Note my comments were specific to the RAID1 case, or a concatenated set
of RAID1 devices.  And note the discussion was framed around silent
corruption in the absence of bugs and hardware failure, or should I say,
where no bugs or hardware failures can be identified.

> <snip>
> 
>> In closing, I'll simply say this:  If hardware, whether a mobo-down SATA
>> chip, or a $100K SGI SAN RAID controller, allowed silent data corruption
>> or transmission to occur, there would be no storage industry, and we'll
>> all still be using pen and paper.  The questions you're asking were
>> solved by hardware and software engineers decades ago.  You're fretting
>> and asking about things that were solved decades ago.
> 
> Look at the plans are for your favorite fs:
> 
> 	http://www.youtube.com/watch?v=FegjLbCnoBw
> 
> They're planning on doing metadata checksumming to be sure they don't
> receive corrupted metadata from the backend storage, and say that data
> validation is a storage subsystem *or* application problem. 
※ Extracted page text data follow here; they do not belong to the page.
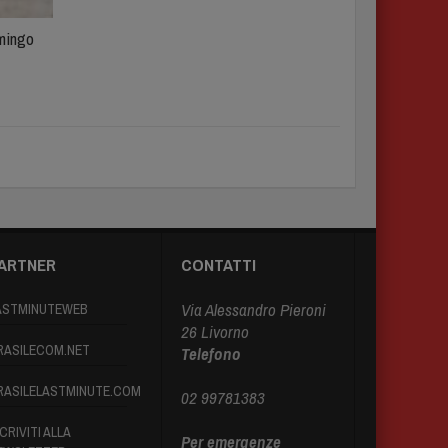
omingo
ARTNER
CONTATTI
Via Alessandro Pieroni
ASTMINUTEWEB
26 Livorno
RASILECOM.NET
Telefono
RASILELASTMINUTE.COM
02 99781383
CRIVITI ALLA
Per emergenze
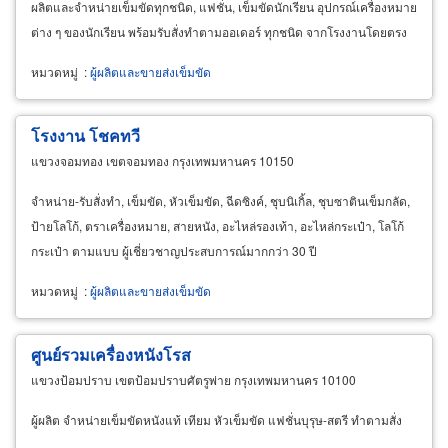
ผลิตและจำหน่ายเข็มขัดทุกชนิด, แฟชั่น, เข็มขัดนักเรียน อุปกรณ์เครื่องหมาย
ต่าง ๆ ของนักเรียน พร้อมรับสั่งทำตามออเดอร์ ทุกชนิด จากโรงงานโดยตรง
หมวดหมู่
:
ผู้ผลิตและขายส่งเข็มขัด
โรงงาน โชคทวี
แขวงจอมทอง เขตจอมทอง กรุงเทพมหานคร 10150
จำหน่าย-รับสั่งทำ, เข็มขัด, หัวเข็มขัด, ฉีดซิงค์, ชุบนิเกิ้ล, ชุบซาตินเข็มกลัด,
ป้ายโลโก้, ตราเครื่องหมาย, สายหนัง, อะไหล่รองเท้า, อะไหล่กระเป๋า, โลโก้
กระเป๋า ตามแบบ ผู้เชี่ยวชาญประสบการณ์มากกว่า 30 ปี
หมวดหมู่
:
ผู้ผลิตและขายส่งเข็มขัด
ศูนย์รวมเครื่องหนังโรส
แขวงป้อมปราบ เขตป้อมปราบศัตรูพ่าย กรุงเทพมหานคร 10100
ผู้ผลิต จำหน่ายเข็มขัดหนังแท้ เทียม หัวเข็มขัด แฟชั่นบุรุษ-สตรี ทำตามสั่ง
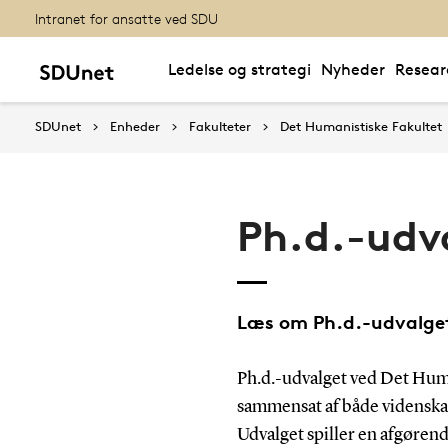
Intranet for ansatte ved SDU
Ledelse og strategi
Nyheder
Resear
SDUnet
Enheder
Fakulteter
Det Humanistiske Fakultet
Ph.d.-udv
Læs om Ph.d.-udvalget
Ph.d.-udvalget ved Det Huma
sammensat af både videnskab
Udvalget spiller en afgørende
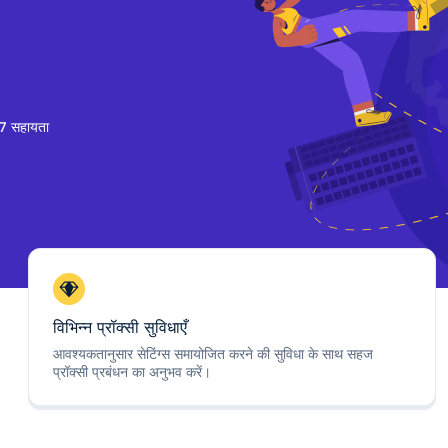
7 सहायता
विभिन्न प्रॉक्सी सुविधाएँ
आवश्यकतानुसार सेटिंग्स समायोजित करने की सुविधा के साथ सहज
प्रॉक्सी प्रबंधन का अनुभव करें।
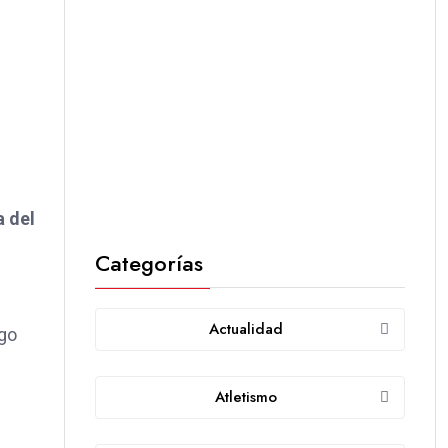
a del
Categorías
Actualidad
ego
Atletismo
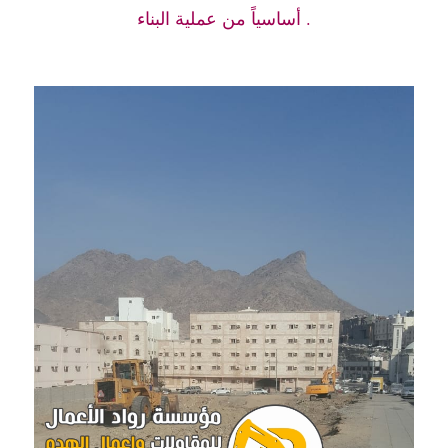
أساسياً من عملية البناء .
You can't made sure you don't receive corrupted data.  You take steps to
mitigate the negative effects of it if and when it happens.  The XFS
devs are planning this for the future.  If the problem was here now,
this work would have already been done.

> Hardly a solved problem..

It has been up to this point.  The issue going forward is that current
devices don't employ sufficient consistency checking to meet future
needs.  And the disk drive makers apparently don't want to consume the
additional bits required to properly do this in the drives.
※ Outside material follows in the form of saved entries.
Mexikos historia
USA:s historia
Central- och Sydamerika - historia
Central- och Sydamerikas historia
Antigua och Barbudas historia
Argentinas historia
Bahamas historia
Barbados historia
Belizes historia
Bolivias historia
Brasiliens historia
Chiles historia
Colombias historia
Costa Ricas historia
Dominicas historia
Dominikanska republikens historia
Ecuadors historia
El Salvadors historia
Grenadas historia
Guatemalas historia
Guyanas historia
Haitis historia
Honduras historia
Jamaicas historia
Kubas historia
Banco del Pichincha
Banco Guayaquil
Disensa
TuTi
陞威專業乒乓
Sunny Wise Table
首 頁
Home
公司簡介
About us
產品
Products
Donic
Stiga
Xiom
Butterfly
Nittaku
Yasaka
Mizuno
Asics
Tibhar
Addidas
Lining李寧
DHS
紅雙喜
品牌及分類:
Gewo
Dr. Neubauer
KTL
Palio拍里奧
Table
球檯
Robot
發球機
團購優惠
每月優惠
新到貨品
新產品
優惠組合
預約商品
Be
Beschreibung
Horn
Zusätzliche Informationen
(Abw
If they'd dedicate far more bits to ECC we may not have this issue.  But
since it appears this isn't going to change, kernel, filesystem and
application developers are taking steps to mitigate it.  Again, this
"silent corruption" issue as described in the various academic papers is
a future problem for most, not a current problem.  It's only a current
problem for those are the bleeding edge of large scale storage.  Note
that firmware bugs in individual products aren't part of this issue.
Those will be with us forever in various products because humans make
mistakes.  No amount of filesystem or application code can mitigate
those.  The solution to that is standard best practices: snapshots,
backups, or even mirroring all your storage across different vendor
hardware.

-- 
Stan